Recobramos la sonrisa cuando nos platica cómo inició en este negocio hace más de medio siglo, ya que en el tiempo que él se hizo propietario del Café Colón este ¡ya existía! Nos habla de las primeras máquinas hechizas que se ocupaban y de la maquinaria italiana que comenzó a usar para llevar su producción a otros niveles. De esos tiempos aún quedan como testigos algunos molinos en su establecimiento.
El tiempo en su compañía también fue suficiente para saber los secretos del peculiar sabor de su café: una mezcla exacta de las variedades Arábiga, Bourbon y Caturra, provenientes de tres diferentes fincas de Café Colón, ubicadas entre Tuzamapan, Monte Blanco y Teocelo, de donde obtienen granos cultivados a 800, 1000 y 1200 metros sobre el nivel del mar.

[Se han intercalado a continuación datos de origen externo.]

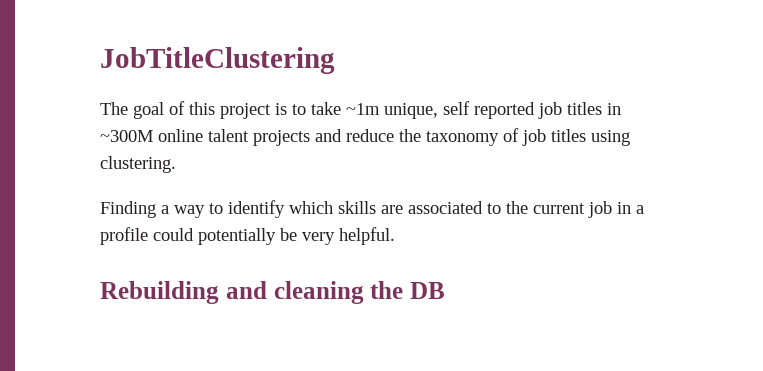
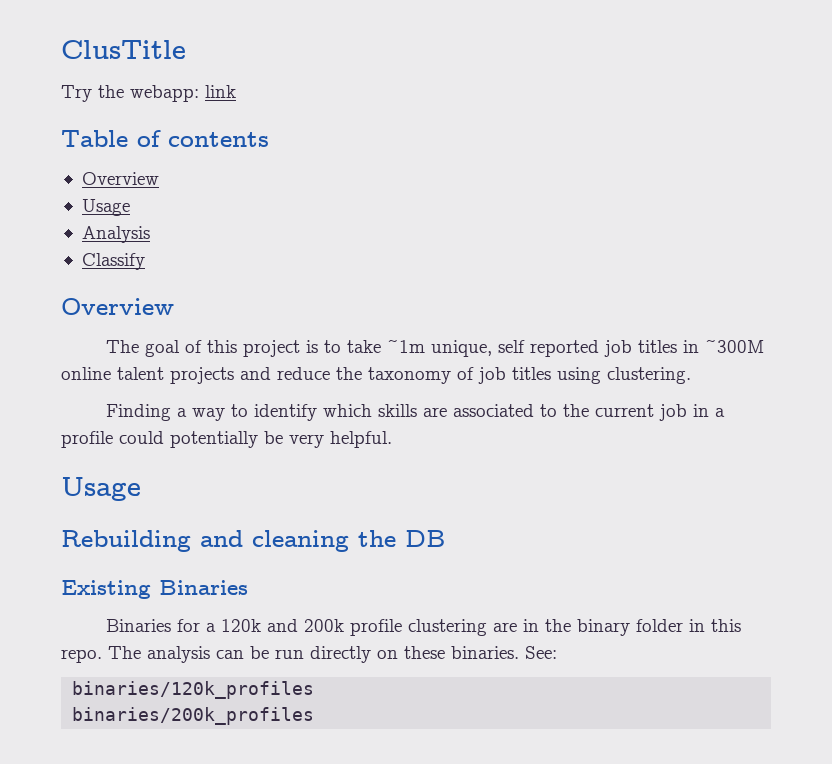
[100,47,335,74] JobTitleClustering -> [61,40,186,59] [61,85,236,102] [61,130,269,147] [81,172,159,185] [81,199,130,216] [81,226,150,243] [81,253,145,270] [61,298,174,315] ClusTitle // Try the webapp: link // Table of contents // Overview // Usage // Analysis // Classify // Overview
(395, 236) none -> [61,477,141,501] // Usage
(445, 290) none -> [61,580,248,599] [106,619,742,636] [61,646,557,663] [72,681,315,699] [72,707,315,725] // Existing Binaries // Binaries for a 120k and 200k profile clustering are in the binary folder in this repo. The analysis can be run directly on these binaries. See: // binaries/120k_profiles // binaries/200k_profiles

Para finalizar, el señor D’Arcángelis nos sorprende con una lección de vida que nos deja un sabor de boca tan bueno como su café: “Acabamos de sembrar 170 plantas inmunes a la plaga de la roya, lo que nos hace pensar en un futuro de nuevas plantaciones que esperamos ver y cosechar”.
Sembrar para el futuro y esperar verlo es un hecho muy loable para cualquier ser humano, pero viniendo de un hombre de ochenta años es sorprendente. No nos cabe duda, don Víctor D´Arcángelis, como el buen café, es de estricta altura.